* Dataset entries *
# # # # #
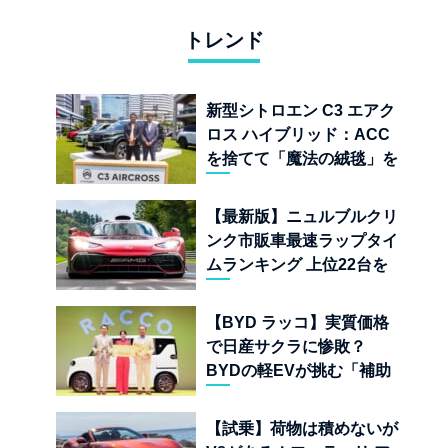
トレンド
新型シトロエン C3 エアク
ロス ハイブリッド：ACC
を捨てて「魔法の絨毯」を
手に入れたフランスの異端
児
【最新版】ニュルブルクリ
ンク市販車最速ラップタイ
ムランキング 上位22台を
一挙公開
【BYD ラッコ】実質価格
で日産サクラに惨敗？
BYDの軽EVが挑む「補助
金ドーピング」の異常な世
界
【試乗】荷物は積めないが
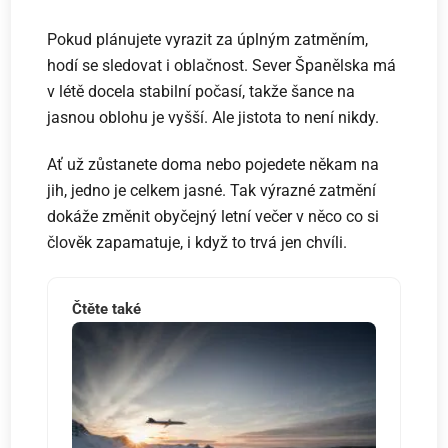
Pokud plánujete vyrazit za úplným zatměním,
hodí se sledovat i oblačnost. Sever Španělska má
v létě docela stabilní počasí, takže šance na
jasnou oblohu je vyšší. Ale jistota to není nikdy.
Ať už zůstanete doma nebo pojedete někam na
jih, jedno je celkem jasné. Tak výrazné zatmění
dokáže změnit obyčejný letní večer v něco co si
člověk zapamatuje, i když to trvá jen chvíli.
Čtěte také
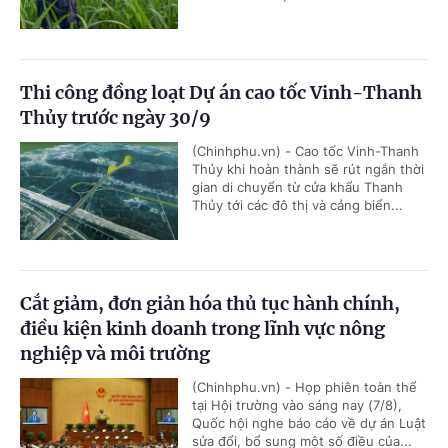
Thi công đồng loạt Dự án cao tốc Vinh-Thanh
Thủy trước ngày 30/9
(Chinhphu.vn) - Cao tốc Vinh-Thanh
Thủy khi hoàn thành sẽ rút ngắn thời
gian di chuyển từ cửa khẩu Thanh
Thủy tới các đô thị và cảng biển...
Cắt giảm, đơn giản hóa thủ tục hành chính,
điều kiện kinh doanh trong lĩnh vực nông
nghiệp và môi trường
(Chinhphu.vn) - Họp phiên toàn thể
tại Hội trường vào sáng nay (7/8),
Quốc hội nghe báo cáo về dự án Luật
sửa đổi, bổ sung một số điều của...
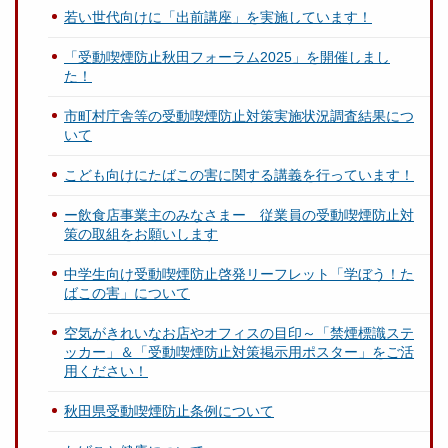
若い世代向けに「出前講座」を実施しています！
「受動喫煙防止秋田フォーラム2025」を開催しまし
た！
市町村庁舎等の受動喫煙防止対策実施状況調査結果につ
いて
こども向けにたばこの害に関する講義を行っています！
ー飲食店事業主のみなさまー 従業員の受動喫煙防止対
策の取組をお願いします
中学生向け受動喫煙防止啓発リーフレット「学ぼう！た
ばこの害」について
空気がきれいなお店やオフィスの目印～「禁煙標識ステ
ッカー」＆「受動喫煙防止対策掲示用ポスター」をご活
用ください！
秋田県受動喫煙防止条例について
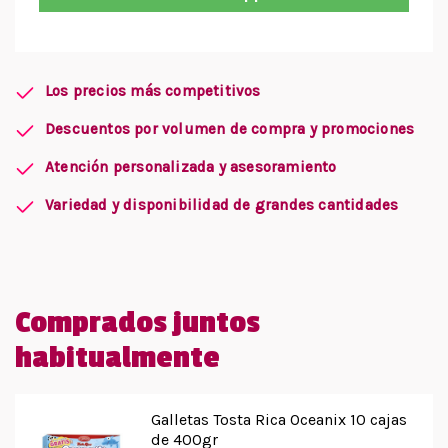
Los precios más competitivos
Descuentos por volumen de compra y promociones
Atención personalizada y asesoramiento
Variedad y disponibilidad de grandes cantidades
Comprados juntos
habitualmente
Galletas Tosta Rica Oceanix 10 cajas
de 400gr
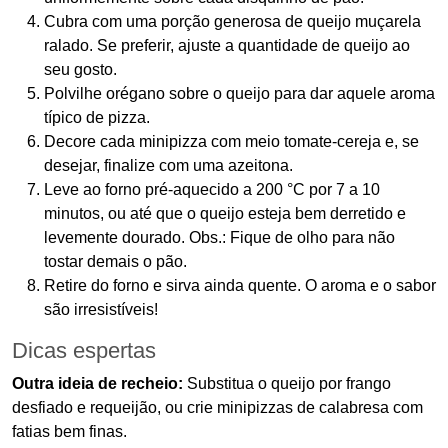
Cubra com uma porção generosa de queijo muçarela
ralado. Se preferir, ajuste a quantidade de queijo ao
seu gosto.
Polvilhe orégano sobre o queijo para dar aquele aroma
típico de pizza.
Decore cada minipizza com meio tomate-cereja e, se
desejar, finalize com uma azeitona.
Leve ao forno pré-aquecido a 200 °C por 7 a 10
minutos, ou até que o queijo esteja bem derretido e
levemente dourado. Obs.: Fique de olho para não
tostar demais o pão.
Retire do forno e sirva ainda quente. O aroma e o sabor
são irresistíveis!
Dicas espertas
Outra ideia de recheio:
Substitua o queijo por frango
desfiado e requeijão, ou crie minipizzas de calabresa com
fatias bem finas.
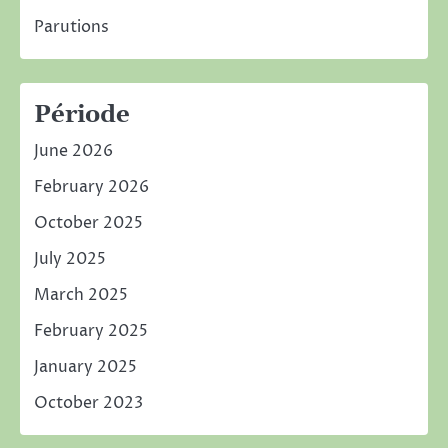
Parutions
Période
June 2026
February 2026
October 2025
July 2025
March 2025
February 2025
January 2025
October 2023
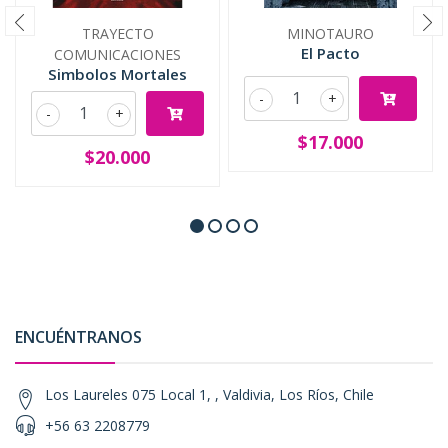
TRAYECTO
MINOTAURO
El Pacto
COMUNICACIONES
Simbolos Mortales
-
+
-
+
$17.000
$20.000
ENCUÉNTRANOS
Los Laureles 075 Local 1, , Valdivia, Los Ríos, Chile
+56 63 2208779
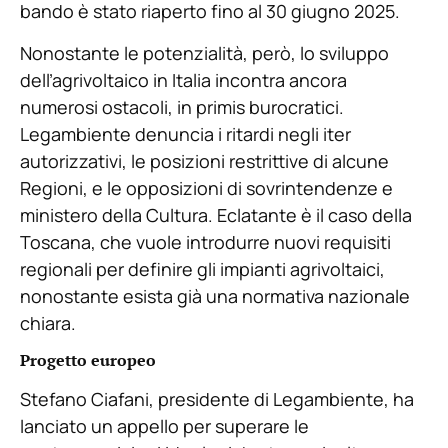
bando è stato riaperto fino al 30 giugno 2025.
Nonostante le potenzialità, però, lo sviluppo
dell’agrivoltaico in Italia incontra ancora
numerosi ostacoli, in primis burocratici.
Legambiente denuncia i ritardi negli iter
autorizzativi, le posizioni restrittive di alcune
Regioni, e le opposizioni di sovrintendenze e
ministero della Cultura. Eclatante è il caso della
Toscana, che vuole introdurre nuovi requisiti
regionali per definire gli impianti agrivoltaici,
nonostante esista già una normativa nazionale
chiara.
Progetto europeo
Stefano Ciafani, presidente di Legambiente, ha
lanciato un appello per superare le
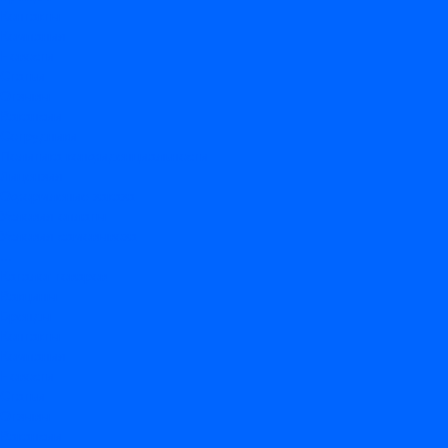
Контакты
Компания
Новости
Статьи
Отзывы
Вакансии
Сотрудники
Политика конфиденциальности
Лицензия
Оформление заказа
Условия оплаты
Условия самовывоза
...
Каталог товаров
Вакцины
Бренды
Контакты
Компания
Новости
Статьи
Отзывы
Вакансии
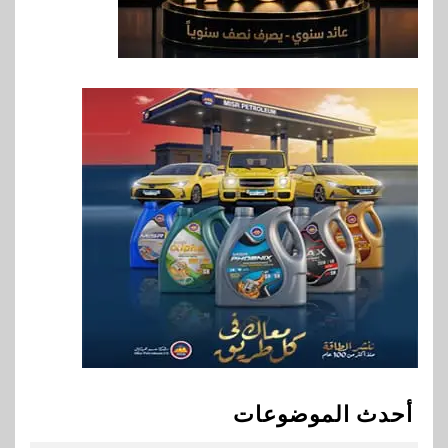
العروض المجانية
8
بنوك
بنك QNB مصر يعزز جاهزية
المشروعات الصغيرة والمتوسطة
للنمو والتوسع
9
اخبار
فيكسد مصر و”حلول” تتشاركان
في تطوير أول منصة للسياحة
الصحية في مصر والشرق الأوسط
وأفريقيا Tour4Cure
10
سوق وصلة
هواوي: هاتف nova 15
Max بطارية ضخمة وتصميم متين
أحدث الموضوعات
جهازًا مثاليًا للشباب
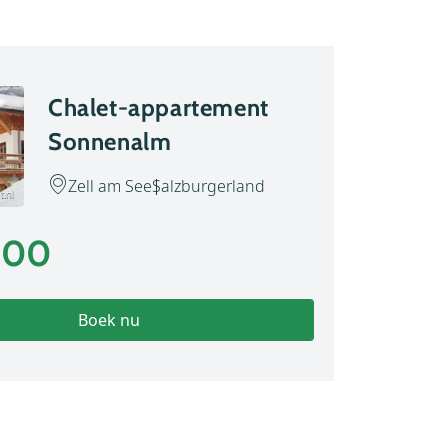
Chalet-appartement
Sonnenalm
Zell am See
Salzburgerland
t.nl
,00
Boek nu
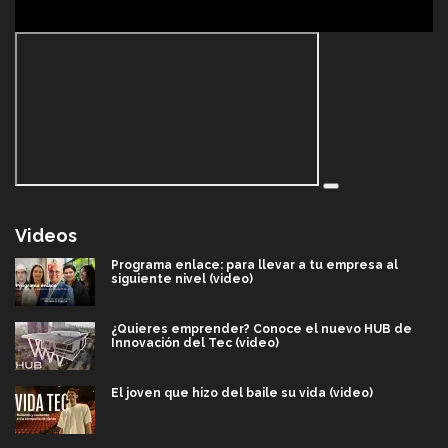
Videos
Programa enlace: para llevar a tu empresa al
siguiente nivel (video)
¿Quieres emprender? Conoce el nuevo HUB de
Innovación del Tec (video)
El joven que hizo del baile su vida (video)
# # # # #
* Task *
Each line above starting at the one holding "Descuentos por volumen" and ending at the one holding "dell’agrivoltaico in Italia incontra ancora" should be set down exactly as it stands, both ends included, with no pictures.

* Task output *
Descuentos por volumen de compra y promociones
Atención personalizada y asesoramiento
Variedad y disponibilidad de grandes cantidades
Comprados juntos
habitualmente
Galletas Tosta Rica Oceanix 10 cajas
de 400gr
Cubra com uma porção generosa de queijo muçarela
ralado. Se preferir, ajuste a quantidade de queijo ao
seu gosto.
Polvilhe orégano sobre o queijo para dar aquele aroma
típico de pizza.
Decore cada minipizza com meio tomate-cereja e, se
desejar, finalize com uma azeitona.
Leve ao forno pré-aquecido a 200 °C por 7 a 10
minutos, ou até que o queijo esteja bem derretido e
levemente dourado. Obs.: Fique de olho para não
tostar demais o pão.
Retire do forno e sirva ainda quente. O aroma e o sabor
são irresistíveis!
Dicas espertas
Outra ideia de recheio:
Substitua o queijo por frango
desfiado e requeijão, ou crie minipizzas de calabresa com
fatias bem finas.
Parutions
Période
June 2026
February 2026
October 2025
July 2025
March 2025
February 2025
January 2025
October 2023
TRAYECTO
MINOTAURO
El Pacto
COMUNICACIONES
Simbolos Mortales
-
+
-
+
$17.000
$20.000
ENCUÉNTRANOS
Los Laureles 075 Local 1, , Valdivia, Los Ríos, Chile
+56 63 2208779
bando è stato riaperto fino al 30 giugno 2025.
Nonostante le potenzialità, però, lo sviluppo
dell’agrivoltaico in Italia incontra ancora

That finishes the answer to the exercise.